API Configure is very basic:
var jwtBearerOptions = new JwtBearerOptions()
{
Authority = Configuration["Authentication:IdentityServer:Server"],
Audience = Configuration["Authentication:IdentityServer:Server"]+"/resources",
RequireHttpsMetadata = false,
AutomaticAuthenticate = true,
AutomaticChallenge = true,
};
app.UseJwtBearerAuthentication(jwtBearerOptions);
and the Identity Server is straight out of the samples, and using a purchased certificate for signing.
Has anyone else got this configuration fully working as 2 Azure App Services? Or what might possibly cause this error given the same bearer token sent to the VM hosted API is acceptable.

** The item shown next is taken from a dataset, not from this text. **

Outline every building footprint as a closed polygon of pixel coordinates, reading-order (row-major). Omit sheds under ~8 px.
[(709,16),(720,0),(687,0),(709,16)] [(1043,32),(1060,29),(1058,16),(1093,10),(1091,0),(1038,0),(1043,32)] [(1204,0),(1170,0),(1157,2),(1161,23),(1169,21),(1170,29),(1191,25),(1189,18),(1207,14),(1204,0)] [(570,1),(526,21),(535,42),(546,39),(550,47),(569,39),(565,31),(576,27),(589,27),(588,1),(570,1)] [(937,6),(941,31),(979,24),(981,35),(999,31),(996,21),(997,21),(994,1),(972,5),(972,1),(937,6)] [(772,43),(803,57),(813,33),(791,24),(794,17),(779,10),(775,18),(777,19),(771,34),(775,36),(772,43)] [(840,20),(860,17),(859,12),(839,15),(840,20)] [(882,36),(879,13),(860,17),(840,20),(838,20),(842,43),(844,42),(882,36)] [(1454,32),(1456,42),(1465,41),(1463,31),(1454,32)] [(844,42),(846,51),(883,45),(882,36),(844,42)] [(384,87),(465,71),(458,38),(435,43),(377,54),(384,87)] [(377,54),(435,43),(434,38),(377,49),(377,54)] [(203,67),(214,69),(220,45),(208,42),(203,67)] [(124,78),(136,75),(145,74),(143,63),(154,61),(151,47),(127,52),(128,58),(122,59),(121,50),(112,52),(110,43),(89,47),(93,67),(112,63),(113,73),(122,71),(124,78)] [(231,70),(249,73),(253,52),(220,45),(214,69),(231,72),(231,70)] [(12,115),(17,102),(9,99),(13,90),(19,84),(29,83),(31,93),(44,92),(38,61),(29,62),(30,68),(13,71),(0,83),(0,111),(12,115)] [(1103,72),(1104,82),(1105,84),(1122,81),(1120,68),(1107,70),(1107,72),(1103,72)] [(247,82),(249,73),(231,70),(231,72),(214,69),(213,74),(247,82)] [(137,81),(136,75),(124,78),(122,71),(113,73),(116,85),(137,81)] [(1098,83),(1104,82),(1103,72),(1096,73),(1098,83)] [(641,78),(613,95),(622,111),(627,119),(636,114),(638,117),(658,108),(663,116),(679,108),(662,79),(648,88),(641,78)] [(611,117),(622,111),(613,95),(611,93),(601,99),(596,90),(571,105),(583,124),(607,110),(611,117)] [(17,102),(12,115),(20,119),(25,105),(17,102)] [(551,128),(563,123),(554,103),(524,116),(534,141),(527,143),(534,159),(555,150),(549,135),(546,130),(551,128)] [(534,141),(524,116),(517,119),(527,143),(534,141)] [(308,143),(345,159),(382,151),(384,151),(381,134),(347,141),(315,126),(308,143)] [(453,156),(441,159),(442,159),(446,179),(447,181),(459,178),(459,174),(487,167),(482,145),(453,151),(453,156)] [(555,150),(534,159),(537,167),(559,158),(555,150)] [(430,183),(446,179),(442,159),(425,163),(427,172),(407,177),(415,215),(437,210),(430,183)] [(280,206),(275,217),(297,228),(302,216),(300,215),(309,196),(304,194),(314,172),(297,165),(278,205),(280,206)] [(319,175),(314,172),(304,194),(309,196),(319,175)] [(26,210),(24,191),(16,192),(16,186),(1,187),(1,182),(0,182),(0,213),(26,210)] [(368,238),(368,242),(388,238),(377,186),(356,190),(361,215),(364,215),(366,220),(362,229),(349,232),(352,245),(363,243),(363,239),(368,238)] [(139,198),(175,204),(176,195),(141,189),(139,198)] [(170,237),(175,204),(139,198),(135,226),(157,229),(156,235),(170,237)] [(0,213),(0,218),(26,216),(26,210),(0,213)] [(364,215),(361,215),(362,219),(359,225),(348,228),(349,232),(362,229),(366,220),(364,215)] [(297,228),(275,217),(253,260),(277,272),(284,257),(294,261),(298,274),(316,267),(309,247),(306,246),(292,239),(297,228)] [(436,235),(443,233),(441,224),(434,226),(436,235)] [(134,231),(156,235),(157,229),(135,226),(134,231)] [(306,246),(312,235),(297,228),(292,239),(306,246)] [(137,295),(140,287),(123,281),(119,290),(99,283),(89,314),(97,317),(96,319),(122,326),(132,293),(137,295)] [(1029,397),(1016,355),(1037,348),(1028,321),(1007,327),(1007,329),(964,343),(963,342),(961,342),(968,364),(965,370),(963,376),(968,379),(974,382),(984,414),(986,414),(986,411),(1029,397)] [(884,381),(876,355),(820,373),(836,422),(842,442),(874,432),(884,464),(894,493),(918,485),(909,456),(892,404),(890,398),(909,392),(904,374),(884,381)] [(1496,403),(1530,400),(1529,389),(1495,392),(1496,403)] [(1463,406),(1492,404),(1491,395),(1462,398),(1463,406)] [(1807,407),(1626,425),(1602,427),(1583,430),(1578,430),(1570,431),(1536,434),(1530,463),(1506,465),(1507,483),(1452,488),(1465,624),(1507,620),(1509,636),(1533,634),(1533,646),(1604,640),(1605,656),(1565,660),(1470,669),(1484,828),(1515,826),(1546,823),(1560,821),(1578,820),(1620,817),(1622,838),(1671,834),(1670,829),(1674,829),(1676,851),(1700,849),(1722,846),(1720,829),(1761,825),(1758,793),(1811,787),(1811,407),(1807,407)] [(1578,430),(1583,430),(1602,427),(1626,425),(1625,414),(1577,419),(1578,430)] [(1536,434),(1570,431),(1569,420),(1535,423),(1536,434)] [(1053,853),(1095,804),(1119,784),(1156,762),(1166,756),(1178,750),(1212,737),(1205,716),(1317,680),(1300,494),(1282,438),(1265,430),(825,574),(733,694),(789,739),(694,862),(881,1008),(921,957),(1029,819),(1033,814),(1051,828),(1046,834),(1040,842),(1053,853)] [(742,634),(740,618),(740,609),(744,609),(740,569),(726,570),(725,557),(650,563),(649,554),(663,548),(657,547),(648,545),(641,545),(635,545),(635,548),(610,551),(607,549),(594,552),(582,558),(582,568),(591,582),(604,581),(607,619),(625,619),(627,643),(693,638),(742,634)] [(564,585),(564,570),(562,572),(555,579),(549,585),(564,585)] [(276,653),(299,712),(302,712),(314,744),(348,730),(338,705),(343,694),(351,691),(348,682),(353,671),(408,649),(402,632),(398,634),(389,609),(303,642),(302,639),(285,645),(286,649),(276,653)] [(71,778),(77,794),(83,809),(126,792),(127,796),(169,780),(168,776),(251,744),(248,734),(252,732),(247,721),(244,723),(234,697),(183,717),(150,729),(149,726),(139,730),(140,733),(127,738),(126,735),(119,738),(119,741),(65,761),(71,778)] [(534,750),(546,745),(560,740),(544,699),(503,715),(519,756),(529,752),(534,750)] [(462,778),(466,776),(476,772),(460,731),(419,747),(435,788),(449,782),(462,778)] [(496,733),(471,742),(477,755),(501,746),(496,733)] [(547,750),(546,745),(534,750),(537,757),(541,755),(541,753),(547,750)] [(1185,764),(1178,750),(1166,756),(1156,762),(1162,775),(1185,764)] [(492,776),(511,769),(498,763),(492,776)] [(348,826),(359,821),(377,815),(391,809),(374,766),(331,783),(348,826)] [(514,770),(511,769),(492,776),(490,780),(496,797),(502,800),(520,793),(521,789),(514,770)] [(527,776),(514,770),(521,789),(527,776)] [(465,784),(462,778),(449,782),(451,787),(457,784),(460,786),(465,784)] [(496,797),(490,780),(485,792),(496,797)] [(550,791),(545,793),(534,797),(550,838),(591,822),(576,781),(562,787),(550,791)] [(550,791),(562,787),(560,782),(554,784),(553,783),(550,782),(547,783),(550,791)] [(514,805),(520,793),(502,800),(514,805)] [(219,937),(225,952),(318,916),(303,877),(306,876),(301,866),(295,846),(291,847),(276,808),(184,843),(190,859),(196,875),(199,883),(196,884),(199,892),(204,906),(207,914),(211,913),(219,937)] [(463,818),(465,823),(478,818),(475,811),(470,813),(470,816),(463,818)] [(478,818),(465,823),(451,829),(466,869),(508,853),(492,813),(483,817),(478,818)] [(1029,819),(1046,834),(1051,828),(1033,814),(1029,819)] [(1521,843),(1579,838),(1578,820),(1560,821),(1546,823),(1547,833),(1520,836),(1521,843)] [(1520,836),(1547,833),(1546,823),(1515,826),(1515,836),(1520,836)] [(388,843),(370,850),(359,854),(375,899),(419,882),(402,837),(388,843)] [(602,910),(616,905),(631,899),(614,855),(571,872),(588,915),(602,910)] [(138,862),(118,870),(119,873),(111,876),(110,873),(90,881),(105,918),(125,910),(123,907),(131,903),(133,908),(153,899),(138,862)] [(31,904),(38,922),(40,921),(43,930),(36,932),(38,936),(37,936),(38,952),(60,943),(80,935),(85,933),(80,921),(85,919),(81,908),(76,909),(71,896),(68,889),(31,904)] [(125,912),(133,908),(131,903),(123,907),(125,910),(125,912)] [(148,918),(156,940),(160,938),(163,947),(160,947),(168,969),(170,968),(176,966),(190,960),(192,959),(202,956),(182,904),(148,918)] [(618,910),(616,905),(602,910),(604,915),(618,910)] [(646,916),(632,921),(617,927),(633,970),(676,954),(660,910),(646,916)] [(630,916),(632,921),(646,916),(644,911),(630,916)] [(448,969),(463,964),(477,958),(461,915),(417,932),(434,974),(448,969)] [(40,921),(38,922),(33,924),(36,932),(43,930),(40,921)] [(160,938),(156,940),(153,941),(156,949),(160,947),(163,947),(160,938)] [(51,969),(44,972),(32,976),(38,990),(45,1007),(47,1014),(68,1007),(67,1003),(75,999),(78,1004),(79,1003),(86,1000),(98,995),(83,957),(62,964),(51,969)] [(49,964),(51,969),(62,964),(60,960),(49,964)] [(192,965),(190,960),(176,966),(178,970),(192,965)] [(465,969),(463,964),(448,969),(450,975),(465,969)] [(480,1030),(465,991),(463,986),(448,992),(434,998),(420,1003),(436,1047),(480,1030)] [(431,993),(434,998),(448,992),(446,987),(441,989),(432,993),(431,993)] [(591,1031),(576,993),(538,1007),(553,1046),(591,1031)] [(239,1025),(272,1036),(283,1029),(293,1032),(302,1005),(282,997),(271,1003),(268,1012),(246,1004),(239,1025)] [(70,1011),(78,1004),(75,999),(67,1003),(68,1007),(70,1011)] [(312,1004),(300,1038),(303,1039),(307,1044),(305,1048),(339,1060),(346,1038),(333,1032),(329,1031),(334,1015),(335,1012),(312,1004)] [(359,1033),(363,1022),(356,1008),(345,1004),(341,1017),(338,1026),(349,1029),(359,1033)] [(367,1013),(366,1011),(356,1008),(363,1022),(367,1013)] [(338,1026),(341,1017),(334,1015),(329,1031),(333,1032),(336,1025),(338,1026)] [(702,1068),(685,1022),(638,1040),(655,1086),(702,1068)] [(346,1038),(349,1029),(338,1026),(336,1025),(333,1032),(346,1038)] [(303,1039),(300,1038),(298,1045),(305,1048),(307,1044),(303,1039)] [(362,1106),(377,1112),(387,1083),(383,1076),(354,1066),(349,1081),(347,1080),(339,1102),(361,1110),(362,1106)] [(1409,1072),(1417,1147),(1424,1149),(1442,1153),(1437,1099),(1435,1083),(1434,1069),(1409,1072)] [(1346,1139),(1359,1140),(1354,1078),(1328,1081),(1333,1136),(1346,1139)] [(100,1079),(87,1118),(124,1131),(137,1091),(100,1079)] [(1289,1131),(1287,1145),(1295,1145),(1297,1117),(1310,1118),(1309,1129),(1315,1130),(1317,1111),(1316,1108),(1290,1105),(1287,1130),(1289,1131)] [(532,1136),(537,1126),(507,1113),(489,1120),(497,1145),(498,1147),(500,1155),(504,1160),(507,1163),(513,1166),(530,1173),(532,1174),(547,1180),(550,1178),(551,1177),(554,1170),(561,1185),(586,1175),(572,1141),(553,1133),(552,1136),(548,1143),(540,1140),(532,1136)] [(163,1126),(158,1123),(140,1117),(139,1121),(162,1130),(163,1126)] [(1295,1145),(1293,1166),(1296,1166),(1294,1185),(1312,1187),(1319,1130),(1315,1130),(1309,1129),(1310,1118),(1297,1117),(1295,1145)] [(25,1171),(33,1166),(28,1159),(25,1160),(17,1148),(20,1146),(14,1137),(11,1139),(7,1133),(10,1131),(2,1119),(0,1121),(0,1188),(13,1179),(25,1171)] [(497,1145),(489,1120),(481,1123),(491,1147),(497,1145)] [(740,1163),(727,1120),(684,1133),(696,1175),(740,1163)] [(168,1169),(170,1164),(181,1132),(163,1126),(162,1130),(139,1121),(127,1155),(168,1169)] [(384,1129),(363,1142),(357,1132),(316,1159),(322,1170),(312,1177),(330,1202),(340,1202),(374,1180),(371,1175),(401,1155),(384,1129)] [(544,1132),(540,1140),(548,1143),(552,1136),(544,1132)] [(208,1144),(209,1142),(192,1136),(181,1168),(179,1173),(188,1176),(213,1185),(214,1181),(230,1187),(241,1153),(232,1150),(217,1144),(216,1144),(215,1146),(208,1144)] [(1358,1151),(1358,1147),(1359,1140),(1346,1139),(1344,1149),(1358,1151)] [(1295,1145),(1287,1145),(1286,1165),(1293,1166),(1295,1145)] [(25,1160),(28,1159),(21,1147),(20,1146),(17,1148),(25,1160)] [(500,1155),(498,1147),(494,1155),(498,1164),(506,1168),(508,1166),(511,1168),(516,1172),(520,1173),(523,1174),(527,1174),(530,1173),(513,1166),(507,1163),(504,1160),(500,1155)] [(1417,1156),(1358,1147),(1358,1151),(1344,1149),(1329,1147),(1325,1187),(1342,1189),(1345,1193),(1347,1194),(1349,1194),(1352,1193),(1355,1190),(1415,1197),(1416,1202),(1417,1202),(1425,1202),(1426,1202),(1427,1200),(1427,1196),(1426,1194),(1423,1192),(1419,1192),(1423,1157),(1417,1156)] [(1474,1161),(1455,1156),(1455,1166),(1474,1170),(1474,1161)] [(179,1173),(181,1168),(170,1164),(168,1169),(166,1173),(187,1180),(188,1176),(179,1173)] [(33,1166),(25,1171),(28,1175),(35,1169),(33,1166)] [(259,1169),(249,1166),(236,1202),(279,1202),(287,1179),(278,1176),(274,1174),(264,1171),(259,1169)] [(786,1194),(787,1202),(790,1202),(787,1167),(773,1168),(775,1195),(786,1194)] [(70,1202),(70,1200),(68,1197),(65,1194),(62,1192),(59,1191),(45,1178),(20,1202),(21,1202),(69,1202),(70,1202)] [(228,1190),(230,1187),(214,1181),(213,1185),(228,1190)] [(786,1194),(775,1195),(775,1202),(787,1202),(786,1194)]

It turned out you need to explicitly set the IssuerSigningKey
in TokenValidationParameters
. So I get the certificate from the App Service store, and add it via JwtBearerOptions.TokenValidationParameters
. So Startup config looks like this:
public void Configure(IApplicationBuilder app, IHostingEnvironment env, ILoggerFactory loggerFactory)
{
...
JwtSecurityTokenHandler.DefaultInboundClaimTypeMap = new Dictionary<string, string>();
var tokenValidationParameters = new TokenValidationParameters
{
// The signing key must match!
ValidateIssuerSigningKey = true,
IssuerSigningKey = new X509SecurityKey(GetSigningCertificate()),
// Validate the JWT Issuer (iss) claim
ValidateIssuer = false,
//ValidIssuer = "local",
// Validate the JWT Audience (aud) claim
ValidateAudience = false,
//ValidAudience = "ExampleAudience",
// Validate the token expiry
ValidateLifetime = true,
// If you want to allow a certain amount of clock drift, set that here:
ClockSkew = TimeSpan.Zero
};
var jwtBearerOptions = new JwtBearerOptions()
{
Authority = Configuration["Authentication:IdentityServer:Server"],
Audience = Configuration["Authentication:IdentityServer:Server"]+"/resources",
RequireHttpsMetadata = false,
AutomaticAuthenticate = true,
AutomaticChallenge = true,
TokenValidationParameters = tokenValidationParameters
};
app.UseJwtBearerAuthentication(jwtBearerOptions);
app.UseMvc();
...
}
No idea why this is only needed on the Azure App Service and not on a server or development machine. Can anyone else explain it? It would suggest ValidateIssuerSigningKey default to true for App Service and false anywhere else.